The str_pad() call matters here: random_int(0, 999999) will sometimes return a number like 4213, and without padding that would show up as a four-digit code instead of a consistent six-digit one. Storing and comparing the padded string version (not the raw integer) avoids that inconsistency entirely, and it also means the code is naturally compared as a string against whatever the user types back in.

Function

Secure?

Typical use

rand($min, $max)

No

Alias of mt_rand() since PHP 7.1

mt_rand($min, $max)

No

Games, shuffling, non-sensitive randomness

random_int($min, $max)

Yes

Verification codes, OTPs, lottery-style draws

random_bytes($length)

Yes

API keys, tokens, session IDs (raw bytes)

  • rand() and mt_rand() are identical since PHP 7.1 and are auto-seeded — manual seeding is unnecessary.

  • Neither rand() nor mt_rand() is safe for anything security-related; their output is not truly unpredictable.

  • random_int($min, $max) is the secure drop-in replacement for a random number in a range, and can throw an Exception.

  • random_bytes($length) returns raw secure random bytes — encode them with bin2hex() or base64_encode() before use.

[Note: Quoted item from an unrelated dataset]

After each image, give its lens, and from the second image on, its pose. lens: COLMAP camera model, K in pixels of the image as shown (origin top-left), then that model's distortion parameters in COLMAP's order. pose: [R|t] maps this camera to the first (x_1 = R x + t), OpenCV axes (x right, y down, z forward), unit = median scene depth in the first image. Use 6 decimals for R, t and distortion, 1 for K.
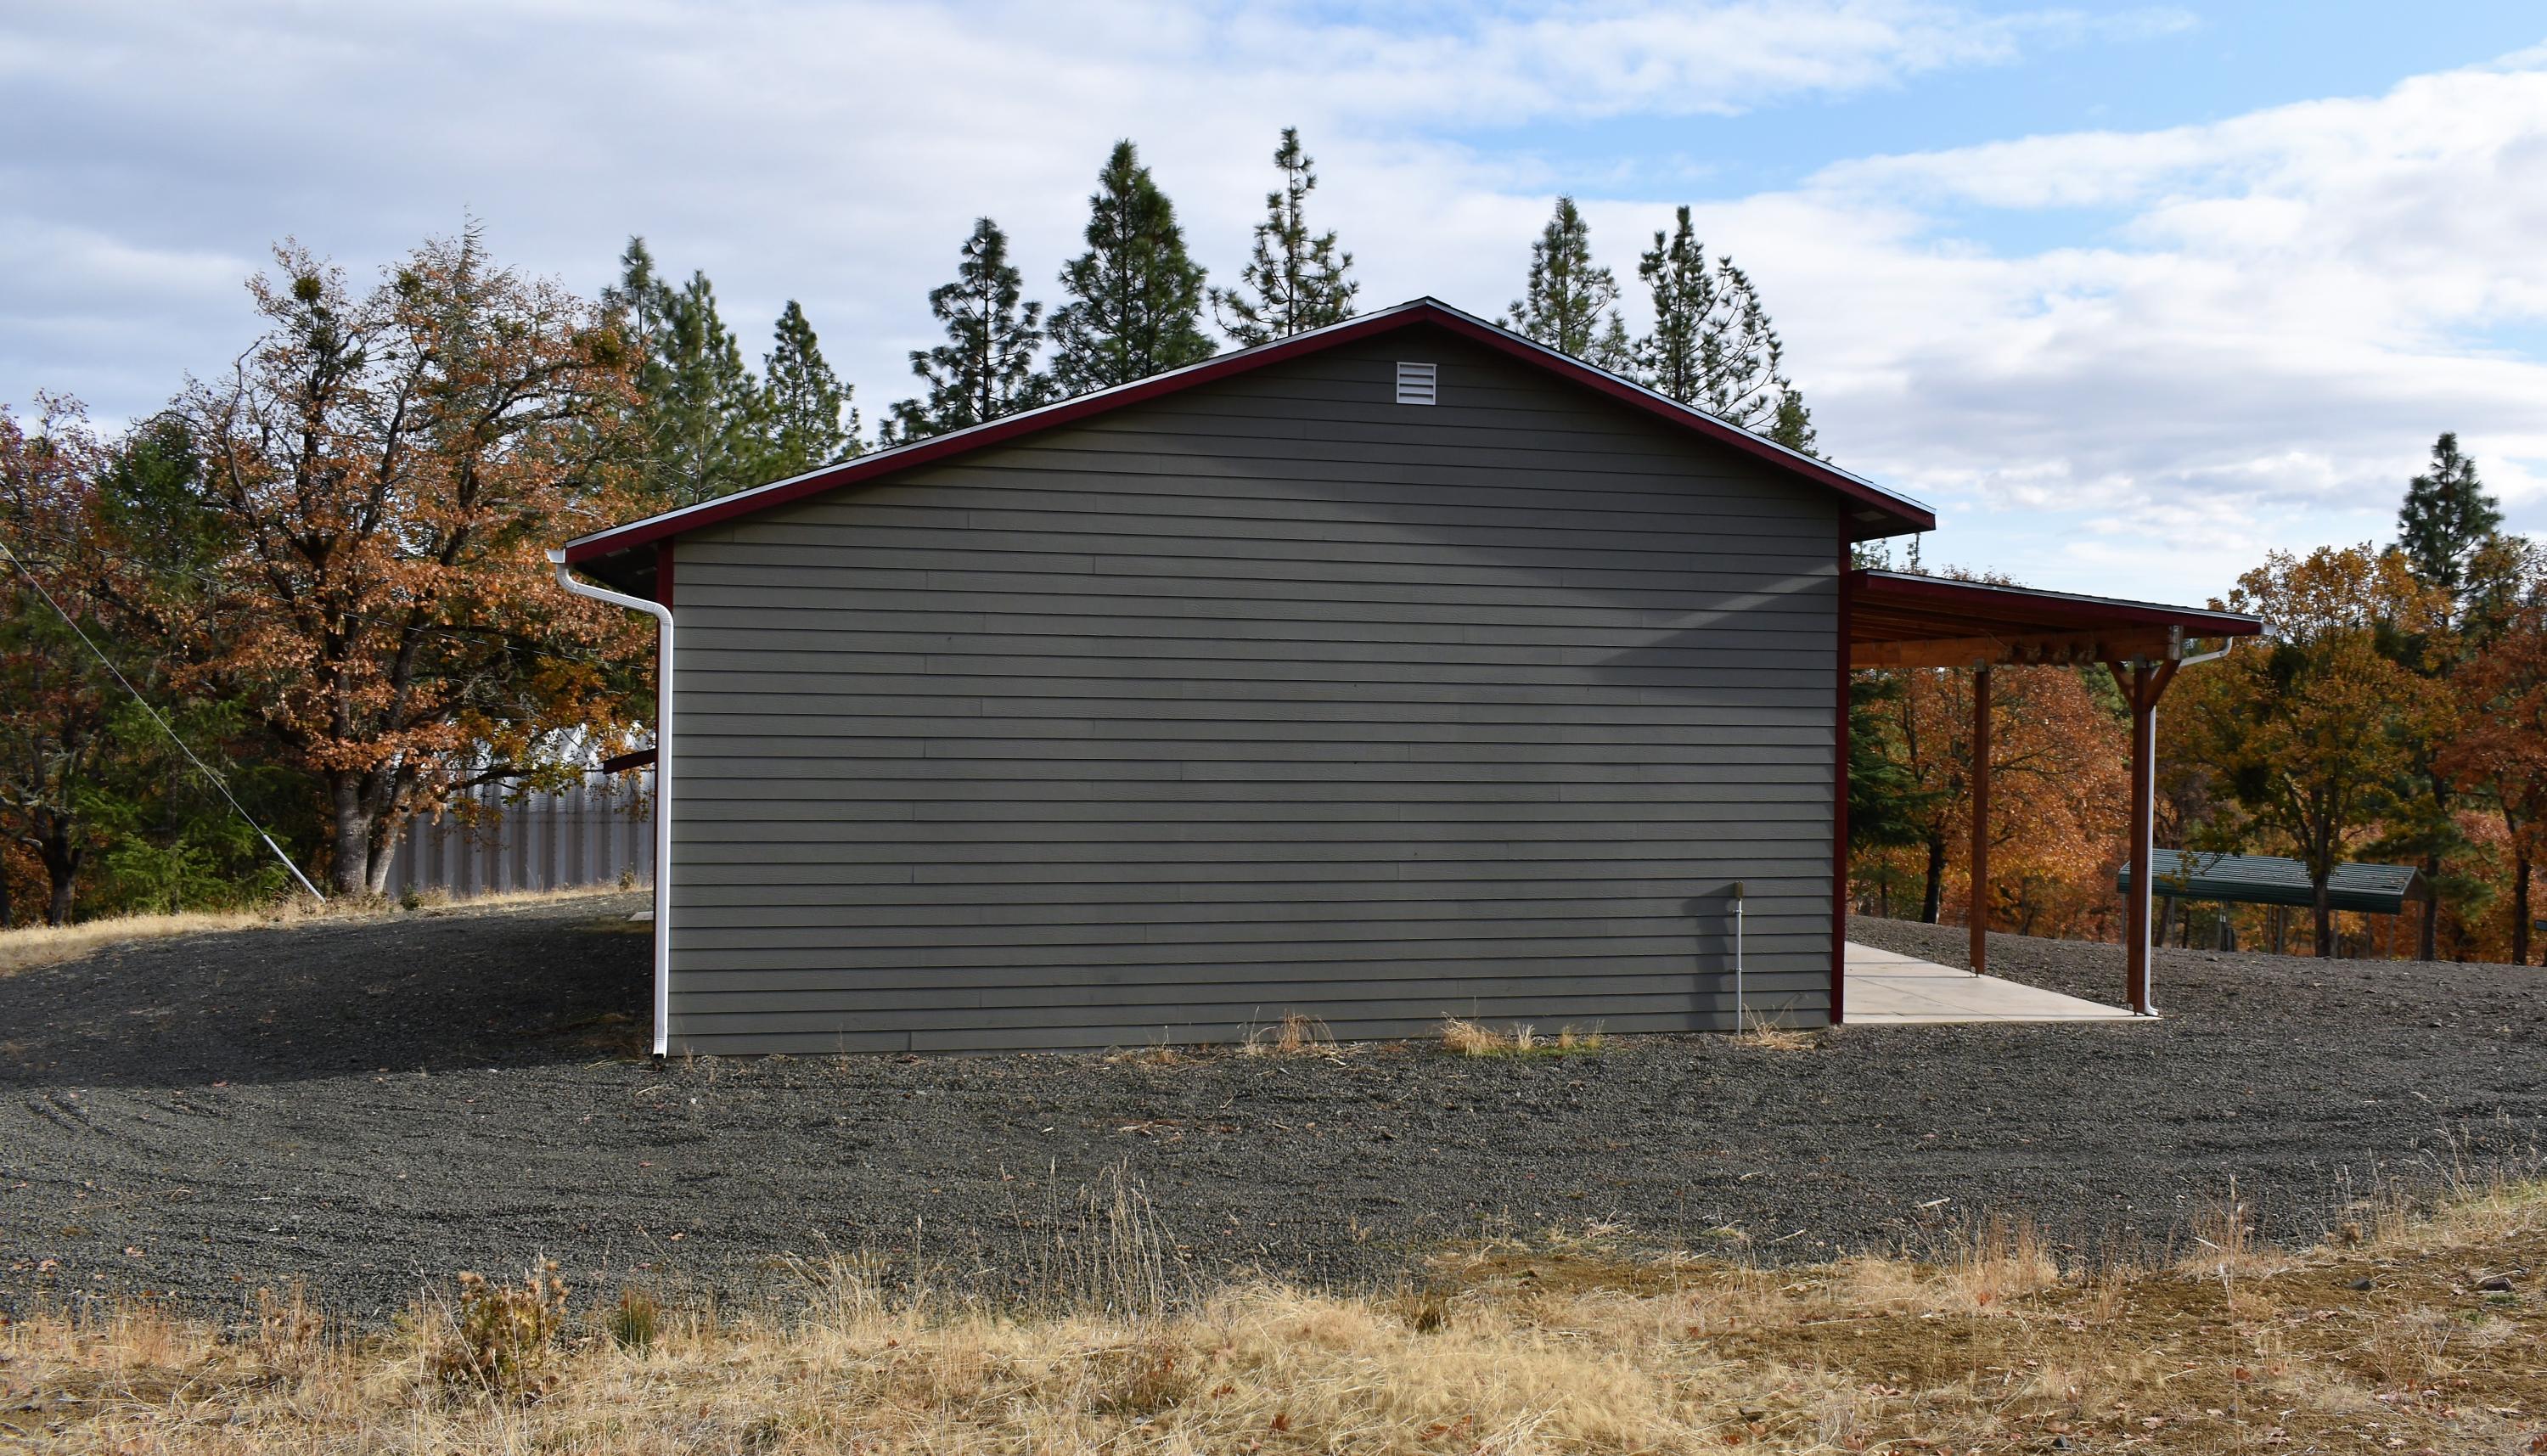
lens RADIAL K [[2174.8, 0, 1273.6], [0, 2174.8, 729.6], [0, 0, 1]] dist [-0.018772, -0.005800]
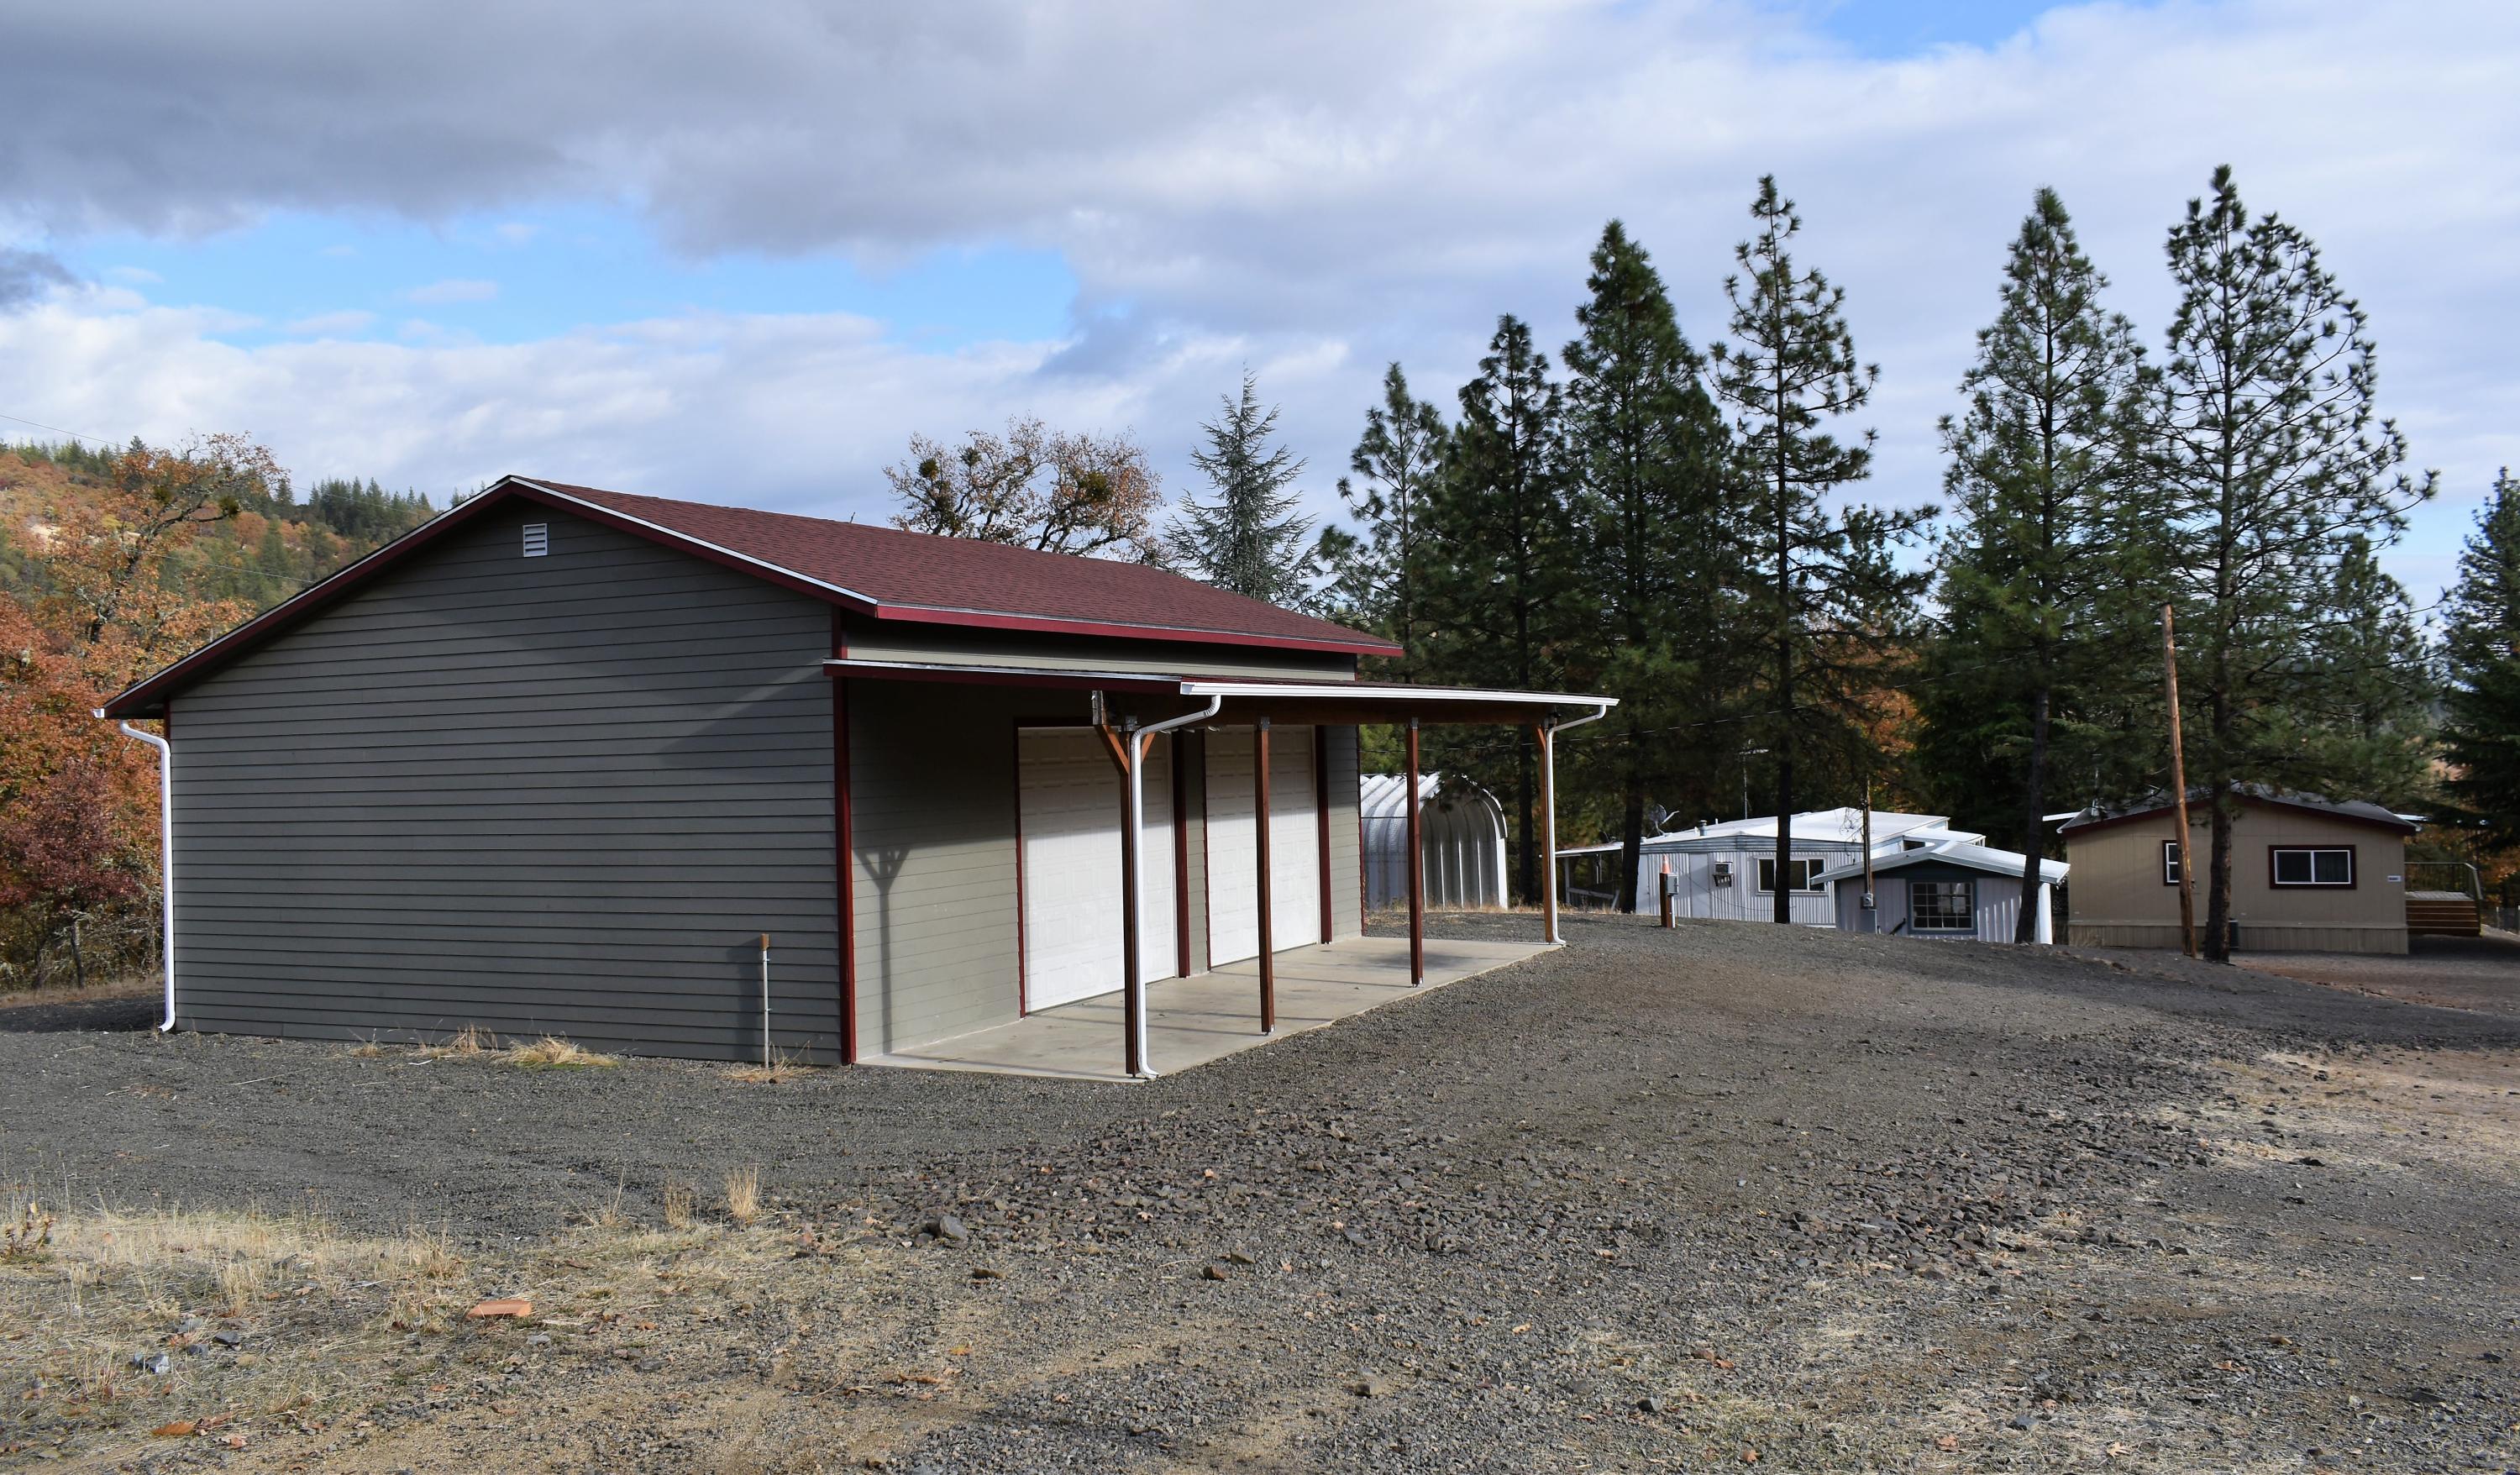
lens RADIAL K [[2039.6, 0, 1263.0], [0, 2039.6, 742.4], [0, 0, 1]] dist [-0.018902, -0.001609]
pose [[0.778440, -0.035658, -0.626705, 0.507288], [0.028511, 0.999363, -0.021447, -0.000634], [0.627071, -0.001173, 0.778961, 0.146587]]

  • Always store and compare generated codes as padded strings, not raw integers, to avoid losing leading zeros.

Tip
As a rule of thumb: if the randomness only needs to look unpredictable to a human — a game, a shuffle, a random color scheme — `mt_rand()` is fine and slightly faster. The moment the randomness needs to be unpredictable to a determined attacker — anything tied to authentication, account recovery, or access control — use `random_int()` or `random_bytes()` without exception. Mixing the two up is one of the most common small security mistakes in PHP codebases, and it is entirely avoidable.